Because he’s righting wrongs all over town, the media dubs him “The Cowboy Killer”. At the top of the baddie food chain are Jack Keeter (Willard Clark), a man who looks exactly like Barney Miller’s Hal Linden, and Wes Santee (Mike Wiles). (Not only is there a Western from 1973 with Glenn Ford named Santee, it’s also Dolph Lundgren’s name in Army of One). As if Cole Justice didn’t have his hands full enough, he still finds time for love, deal with family issues, and he even gets involved with the forced retirement of Security Guard and buddy Pop (Nick Zickefoose) by the evil Dean of the college, Lindsay (Noel Fairbrothers). Will Cole live up to his name and truly get JUSTICE?

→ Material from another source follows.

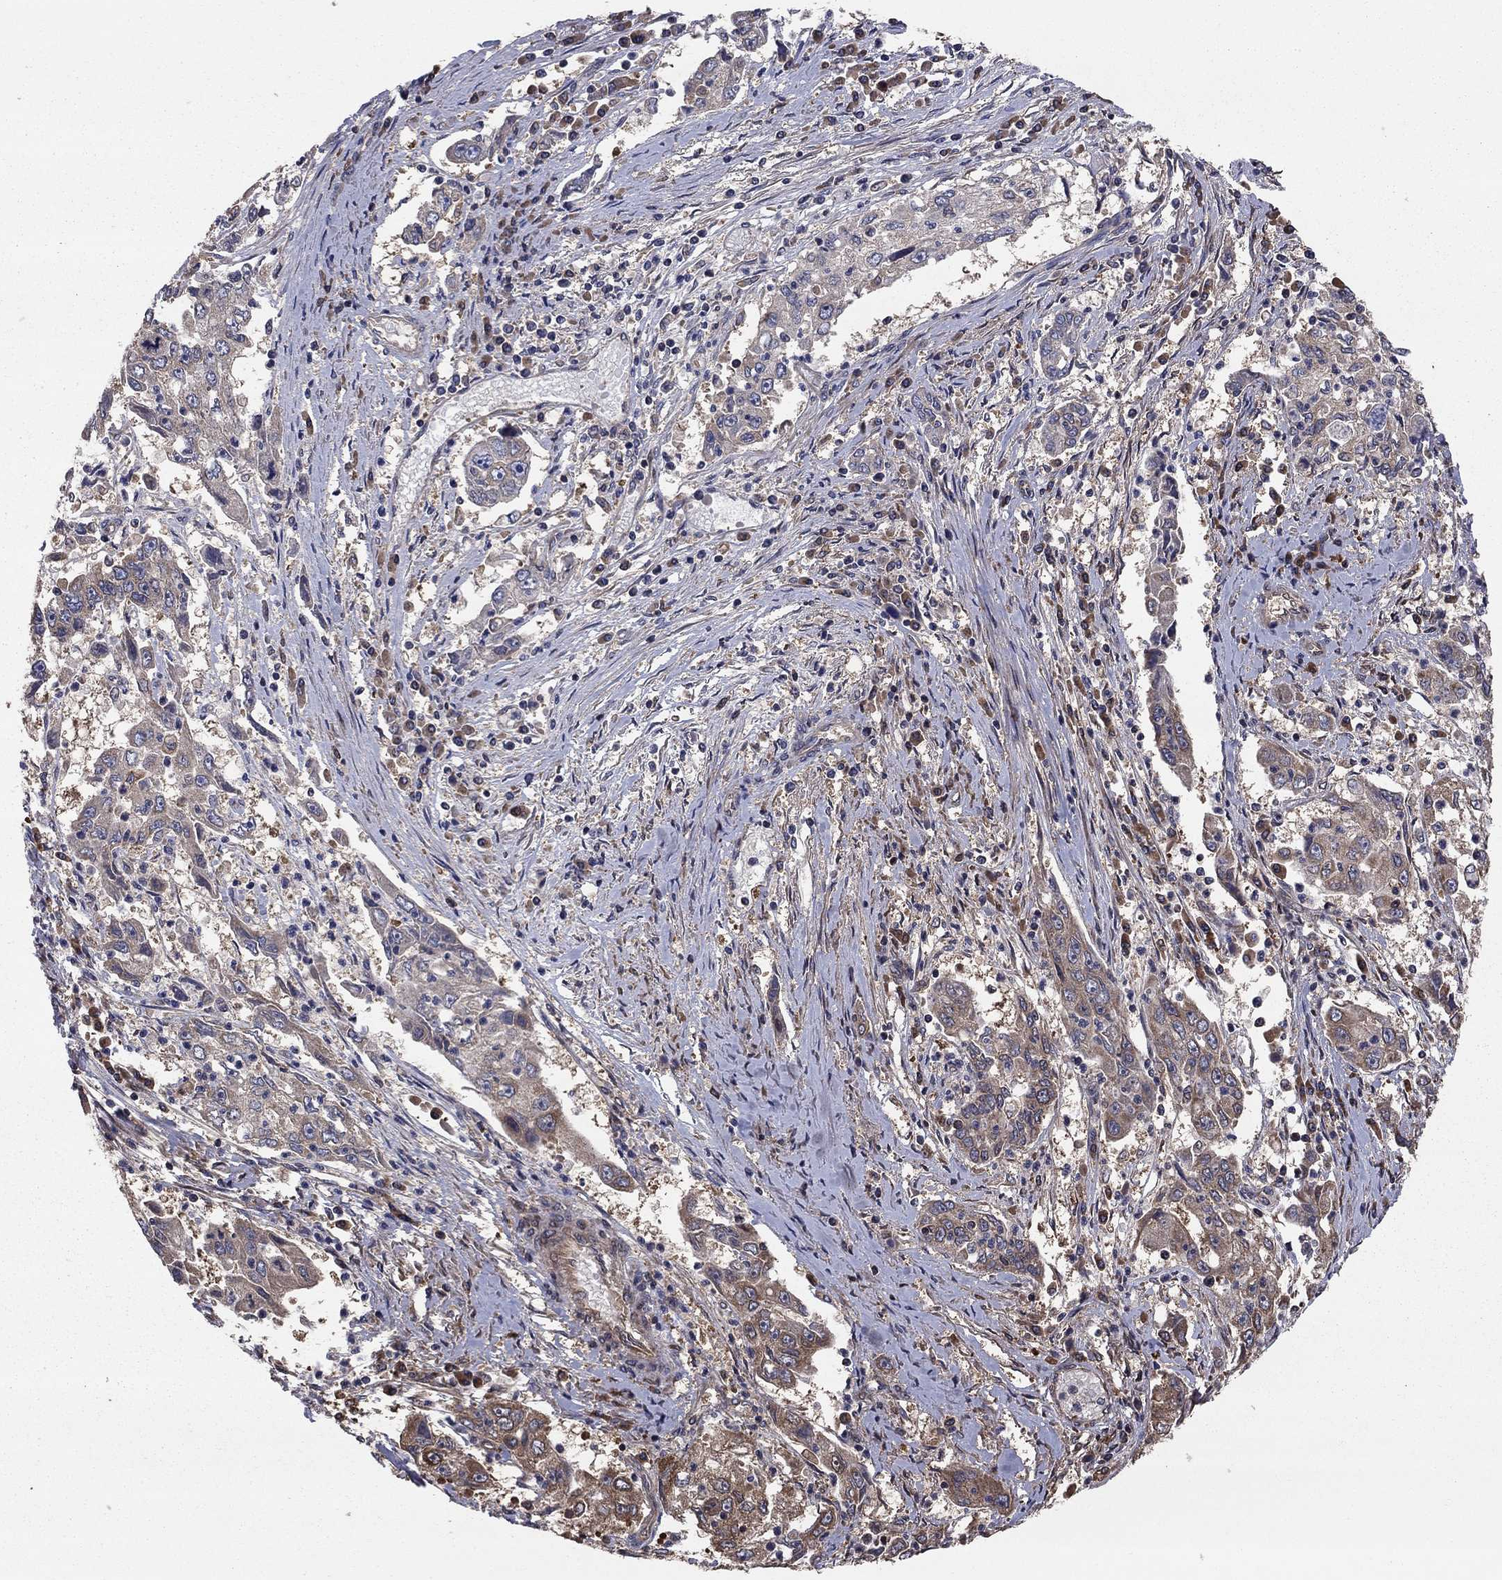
{"staining": {"intensity": "weak", "quantity": "<25%", "location": "cytoplasmic/membranous"}, "tissue": "cervical cancer", "cell_type": "Tumor cells", "image_type": "cancer", "snomed": [{"axis": "morphology", "description": "Squamous cell carcinoma, NOS"}, {"axis": "topography", "description": "Cervix"}], "caption": "Cervical cancer was stained to show a protein in brown. There is no significant expression in tumor cells.", "gene": "BABAM2", "patient": {"sex": "female", "age": 36}}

Cole Justice was a pleasant surprise. You can easily tell it was a passion project for director/co-writer/co-editor/star Carl Bartholomew, and the heart he and the rest of the cast and crew bring to the movie is apparent and infectious. Fighting mightily against the tide of its rock-bottom budget and novice actors and crew, Bartholomew and his posse managed to rustle up a winner.
One of the main reasons for this is that Cole Justice is a likable character. So many movies, both low and high budget, don’t have likable characters. Cole Justice – the movie – has multiple people the audience really warms to. Not just Cole, in fact, but also Pop and Cole’s students such as Chris Lomac (Keith Andrews). Bartholomew has a great broadcaster’s voice and I’d like to hope he did radio or voice-over work in Oklahoma during his life (he sadly passed away in 2009). Lomac and his classmates hang out at a restaurant with a giant animatronic chicken. Like all college students.
There is not just footage, but repeated footage of the aforementioned Shane, as well as Once Upon a Time in the West (1968). Justice goes to a place called “The Cinema” to watch them. While it predated all the revival theaters that are currently hot today, it doesn’t get many points for originality when it comes to the name.
Of course, there are plenty of Middle-Aged Punks (MAP’s) in the movie, and why not? Rae Don video specialized in them. Many of their releases, such as Provoked (1989), Rescue Force (1990), and Punk Vacation (1990) feature them. Could this also be a coincidence? But, in all seriousness, perhaps the reason more people haven’t seen Cole Justice is because Rae Don didn’t have a huge reach back during the video store era.
We should also mention that Cole Justice also has a lovable dog named Frisco, and we’re treated to this credit at the end of the movie – “Frisco the Dog – Frisco”. So now we know that Cole’s dog has approximately the same acting range as Mike “Cobra” Cole.
Not to be confused with Mike Justus, COLE JUSTICE was released in the golden video store year of 1989, and is an interesting and worthwhile find, if you can indeed find it.